Review: Zaytoun (2012)

Director: Eran Riklis | 106 minutes | adventure, drama, thriller, war | Actors: Stephen Dorff, Abdallah El Akal, Alice Taglioni, Loai Nofi, Tarik Kopty, Johnny Arbid, Mira Awad, Eitan Londner, Morad Hassan, Ashraf Farah, Nidal Badameh, Adham Abu Aqel, Osamah Khoury, Michel Khoury

“Zaytoun” is set in civil war-torn Lebanon in 1982. Ten-year-old Palestinian boy Fahed (Abdallah El Akal) lives with his father and grandfather in a camp in the Lebanese capital Beirut. He imagines that he is Brazilian soccer hero Zico (and calls himself as such), plays soccer, goes to a UN school and has to attend combat training. His father lovingly tends to an olive tree in a pot, which he only wants to plant in the soil of “home” in disputed Palestinian territory.
Fahed’s life changes dramatically when an Israeli bombing raid (part of the invasion on June 6 of that year) kills his father. Fahed then only wants one thing: revenge. He is almost offered it on a silver platter when the Israeli fighter pilot Yoni (Stephen Dorff) is shot down over the city and taken prisoner. Fahed and his friends are given the (illogical) important task of guarding a prisoner of great value. Fahed underscores his hatred for the Israeli and everything he represents by shooting Yoni in the leg. But soon he sees a golden opportunity here: Yoni wants to escape and return to Israel, Fahed wants to go to the “home” of the glowing stories of his father to plant the olive tree there.

From that moment on, the film becomes a real “buddy movie” of two opposites who cannot air or see each other, but are forced to work together to survive. The film is of course permeated with a war situation in Lebanon itself and the long-running conflict in the Middle East, but otherwise hardly plays a role in a geopolitical sense, nor does it address the complicated political situation. Some prior knowledge of what exactly happened in Lebanon is useful, also to be able to interpret Israel’s intervention and the role of both the UN and the PLO. However, the gist is pretty simple. Yoni unwillingly becomes some sort of surrogate father to Fahed. However, their journey is not without its dangers and the threat is constant. Nowhere is really safe for a wounded Israeli soldier, although the duo is helped in the beginning by a taxi driver with dollar signs in his eyes. It delivers the most comical and surreal scene in the film, as Yoni and Fahed sit in the backseat and the driver drives around with true death contempt, playing the Bee Gees ” Stayin ‘Alive’ music to the bone.

It is a light-hearted moment that is sparse in the rest of the film. Yet despite all the apparent hopelessness and misery, “Zaytoun” never really lapses into gloom. Director Eran Riklis has a central message of optimism and hope. That somewhat undermines the tension of the perilous adventures that Yoni and Fahed experience on their way to their own experience of freedom. It is a shame that Nader Rizq’s screenplay sometimes takes the easiest route (figuratively speaking), by stretching the unlikely premise to the limit. The film occasionally balances on the verge of credibility, but Riklis keeps pulling the reins just in time.

The main flaw of “Zaytoun”, however, is the forced sentimentality. It is too obvious when you as a viewer are expected to empathize with the characters and when you should get a lump in your throat. Apparently, the makers do not trust that the viewers will not take the desired message out of the context of the story and they express this far too emphatically. In practice, this appears to lead to emotion, but then that of irritation. “Zaytoun” would be a lot easier to digest if the makers were more restrained.

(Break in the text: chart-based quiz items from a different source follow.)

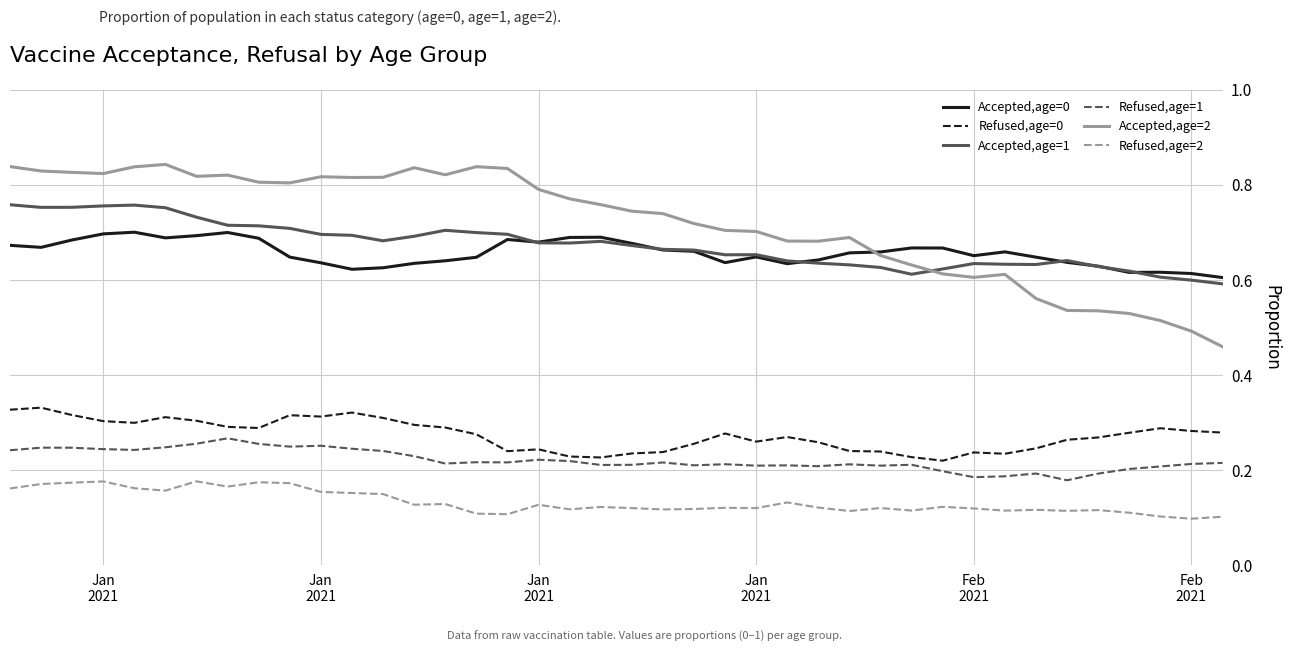

True or false: Accepted,age=2 and Refused,age=1 cross at least once.

False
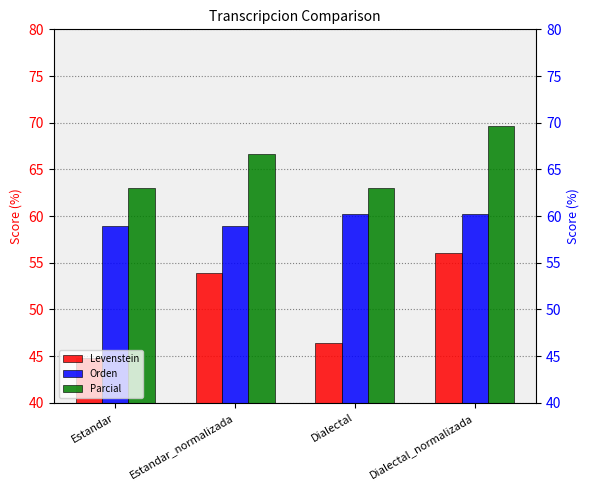

Reading left to right, what are all the values shown in this chart?

Levenstein: Estandar=44.8	Estandar_normalizada=53.8	Dialectal=46.4	Dialectal_normalizada=56.0
Orden: Estandar=58.9	Estandar_normalizada=58.9	Dialectal=60.2	Dialectal_normalizada=60.2
Parcial: Estandar=63.0	Estandar_normalizada=66.7	Dialectal=63.0	Dialectal_normalizada=69.7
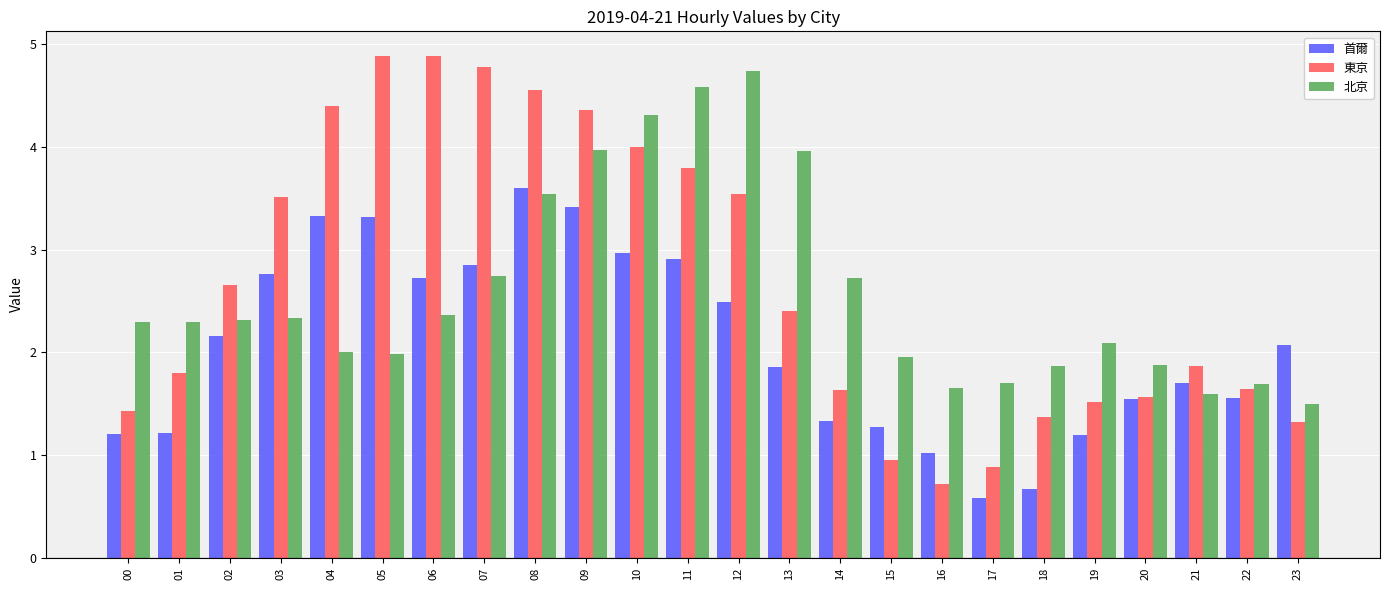

Is it true that 東京 equals 1.9 at 21?

True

It is certainly not the fault of the main characters: both Dorff and El Akal make the most of their division of roles as “opposites”. Dorff’s accent occasionally limps like the rest of Yoni does, but he plays a strong part. It is the young El Akal who here shows his great talent as an actor. He never falls into a caricature – even if the script gives him little more than clichés – and knows how to see an enormous array of (conflicting) emotions in his non-verbal communication. His performance is the driving force of the film and the chemistry between El Akal and Dorff is what gives the film a third star in the rating.

It is not explicitly stated in the film, but the title “Zaytoun” is Arabic for olive. This of course not only refers to the tree that Fahed carries with him, but also symbolizes peace and reconciliation.